One thought on Token Counting - would it make sense to build this directly into the LM abstraction?
I imagine, while there may be some overlap in tokenization model to model, it may be cleaner to pair the tokenization directly with the provider.
One thought on Token Counting - would it make sense to build this directly into the LM abstraction?
I imagine, while there may be some overlap in tokenization model to model, it may be cleaner to pair the tokenization directly with the provider.
I think this ties to the refactoring work that is being discussed here: #390 and I agree that it would be good to think of a generic solution which will work when integrating other open source models.
Is there a way to do this without adding more special features to the Predict
class?
It already has a lot of "magical" key word arguments.
Could it maybe be done using something like:
with dspy.dryrun():
optimizer.compile(...)
Where the dryrun()
is implemented by replacing the dsp.lm
with a wrapped language model that does what dry_run does here?
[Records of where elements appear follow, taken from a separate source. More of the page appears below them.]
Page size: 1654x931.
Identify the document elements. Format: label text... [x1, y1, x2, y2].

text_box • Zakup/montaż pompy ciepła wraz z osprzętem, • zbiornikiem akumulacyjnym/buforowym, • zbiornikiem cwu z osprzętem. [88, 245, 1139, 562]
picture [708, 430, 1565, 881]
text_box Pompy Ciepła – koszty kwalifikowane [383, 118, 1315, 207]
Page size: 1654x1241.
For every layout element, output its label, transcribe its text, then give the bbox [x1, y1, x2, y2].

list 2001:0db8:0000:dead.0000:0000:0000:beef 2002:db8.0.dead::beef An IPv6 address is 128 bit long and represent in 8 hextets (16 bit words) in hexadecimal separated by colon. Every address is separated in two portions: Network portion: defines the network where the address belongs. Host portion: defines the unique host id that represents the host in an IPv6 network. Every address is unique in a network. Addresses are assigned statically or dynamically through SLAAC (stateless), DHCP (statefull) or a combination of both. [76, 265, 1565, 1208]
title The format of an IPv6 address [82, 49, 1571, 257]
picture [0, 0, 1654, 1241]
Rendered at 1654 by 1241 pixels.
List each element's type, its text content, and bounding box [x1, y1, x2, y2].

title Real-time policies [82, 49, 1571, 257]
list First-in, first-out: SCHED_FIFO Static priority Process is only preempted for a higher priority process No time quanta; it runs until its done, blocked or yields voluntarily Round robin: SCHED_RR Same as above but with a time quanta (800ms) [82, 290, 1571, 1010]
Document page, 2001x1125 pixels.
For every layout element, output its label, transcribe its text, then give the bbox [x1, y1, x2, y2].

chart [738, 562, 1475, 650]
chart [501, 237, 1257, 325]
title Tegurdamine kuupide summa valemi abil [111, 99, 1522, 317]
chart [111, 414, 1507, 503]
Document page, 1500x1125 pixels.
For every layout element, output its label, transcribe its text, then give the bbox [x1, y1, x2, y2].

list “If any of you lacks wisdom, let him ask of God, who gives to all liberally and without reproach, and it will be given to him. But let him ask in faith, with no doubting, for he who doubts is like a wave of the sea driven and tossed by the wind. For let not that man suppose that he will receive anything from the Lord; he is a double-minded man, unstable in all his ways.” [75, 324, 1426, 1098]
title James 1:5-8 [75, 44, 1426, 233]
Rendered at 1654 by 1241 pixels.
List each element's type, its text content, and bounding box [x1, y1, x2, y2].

I love the explorations here. Will look more closely tomorrow most likely BUT:
the main challenge on this issue is possibly unaddressed which is that a lot of the optimizer logic is complex and data-dependent
For example, bootstrap few shot will stop after it labels enough training examples — it won’t try to trace them all unnecessarily, depending on the metric
Unclear how to dryrun that behavior…
If the tokens used is non-determistic based on the optimization, could it provide value if we simply collected a broad sample of the number of optimization calls, and use it to estimate a likely range, as opposed to a single estimate?
Great idea @KCaverly — yeah this also brings up having a “budget”. I imagine saying: “ please don’t make more than 10,000 requests and don’t cost me more than $4 on this run”
To be clear budgets are outside the scope of dryruns but they’re related
This may need to be done on a per-optimizer basis but it may be good to think of a dev UX that involves showing an estimation upfront of the number of calls / tokens in an optimization run, and possibly asking for confirmation if
dspy.settings.confirm_first
(this doesn't exist yet) is True or something to that effect.